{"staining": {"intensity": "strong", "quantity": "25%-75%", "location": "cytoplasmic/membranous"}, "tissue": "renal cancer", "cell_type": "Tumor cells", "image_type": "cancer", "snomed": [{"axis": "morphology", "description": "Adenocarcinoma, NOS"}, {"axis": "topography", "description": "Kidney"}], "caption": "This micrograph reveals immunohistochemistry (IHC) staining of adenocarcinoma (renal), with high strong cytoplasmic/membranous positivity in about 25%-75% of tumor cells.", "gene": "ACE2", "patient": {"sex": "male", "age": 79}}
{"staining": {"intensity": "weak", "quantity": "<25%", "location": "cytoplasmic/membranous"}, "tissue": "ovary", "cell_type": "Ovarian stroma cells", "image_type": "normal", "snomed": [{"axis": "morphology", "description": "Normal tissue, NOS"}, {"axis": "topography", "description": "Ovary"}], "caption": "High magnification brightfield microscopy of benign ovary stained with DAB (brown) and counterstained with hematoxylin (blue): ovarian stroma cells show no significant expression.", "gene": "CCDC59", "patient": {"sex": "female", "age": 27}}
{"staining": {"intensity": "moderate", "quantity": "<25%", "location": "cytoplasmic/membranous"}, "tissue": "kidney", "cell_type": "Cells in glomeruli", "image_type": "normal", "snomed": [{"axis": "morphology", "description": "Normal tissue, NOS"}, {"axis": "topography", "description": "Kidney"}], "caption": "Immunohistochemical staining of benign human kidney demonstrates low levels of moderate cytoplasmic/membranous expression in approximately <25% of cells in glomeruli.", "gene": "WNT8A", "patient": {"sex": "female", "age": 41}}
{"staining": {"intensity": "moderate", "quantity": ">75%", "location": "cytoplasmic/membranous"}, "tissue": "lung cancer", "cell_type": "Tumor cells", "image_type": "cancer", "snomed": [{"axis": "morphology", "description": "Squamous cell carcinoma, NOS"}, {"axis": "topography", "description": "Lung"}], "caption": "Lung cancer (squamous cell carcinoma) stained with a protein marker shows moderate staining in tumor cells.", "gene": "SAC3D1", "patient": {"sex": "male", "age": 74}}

* [Work instructions] Transcribe each line of the listing exactly.

* [Answer section]
{"staining": {"intensity": "strong", "quantity": "25%-75%", "location": "cytoplasmic/membranous"}, "tissue": "renal cancer", "cell_type": "Tumor cells", "image_type": "cancer", "snomed": [{"axis": "morphology", "description": "Adenocarcinoma, NOS"}, {"axis": "topography", "description": "Kidney"}], "caption": "This micrograph reveals immunohistochemistry (IHC) staining of adenocarcinoma (renal), with high strong cytoplasmic/membranous positivity in about 25%-75% of tumor cells.", "gene": "ACE2", "patient": {"sex": "male", "age": 79}}
{"staining": {"intensity": "weak", "quantity": "<25%", "location": "cytoplasmic/membranous"}, "tissue": "ovary", "cell_type": "Ovarian stroma cells", "image_type": "normal", "snomed": [{"axis": "morphology", "description": "Normal tissue, NOS"}, {"axis": "topography", "description": "Ovary"}], "caption": "High magnification brightfield microscopy of benign ovary stained with DAB (brown) and counterstained with hematoxylin (blue): ovarian stroma cells show no significant expression.", "gene": "CCDC59", "patient": {"sex": "female", "age": 27}}
{"staining": {"intensity": "moderate", "quantity": "<25%", "location": "cytoplasmic/membranous"}, "tissue": "kidney", "cell_type": "Cells in glomeruli", "image_type": "normal", "snomed": [{"axis": "morphology", "description": "Normal tissue, NOS"}, {"axis": "topography", "description": "Kidney"}], "caption": "Immunohistochemical staining of benign human kidney demonstrates low levels of moderate cytoplasmic/membranous expression in approximately <25% of cells in glomeruli.", "gene": "WNT8A", "patient": {"sex": "female", "age": 41}}
{"staining": {"intensity": "moderate", "quantity": ">75%", "location": "cytoplasmic/membranous"}, "tissue": "lung cancer", "cell_type": "Tumor cells", "image_type": "cancer", "snomed": [{"axis": "morphology", "description": "Squamous cell carcinoma, NOS"}, {"axis": "topography", "description": "Lung"}], "caption": "Lung cancer (squamous cell carcinoma) stained with a protein marker shows moderate staining in tumor cells.", "gene": "SAC3D1", "patient": {"sex": "male", "age": 74}}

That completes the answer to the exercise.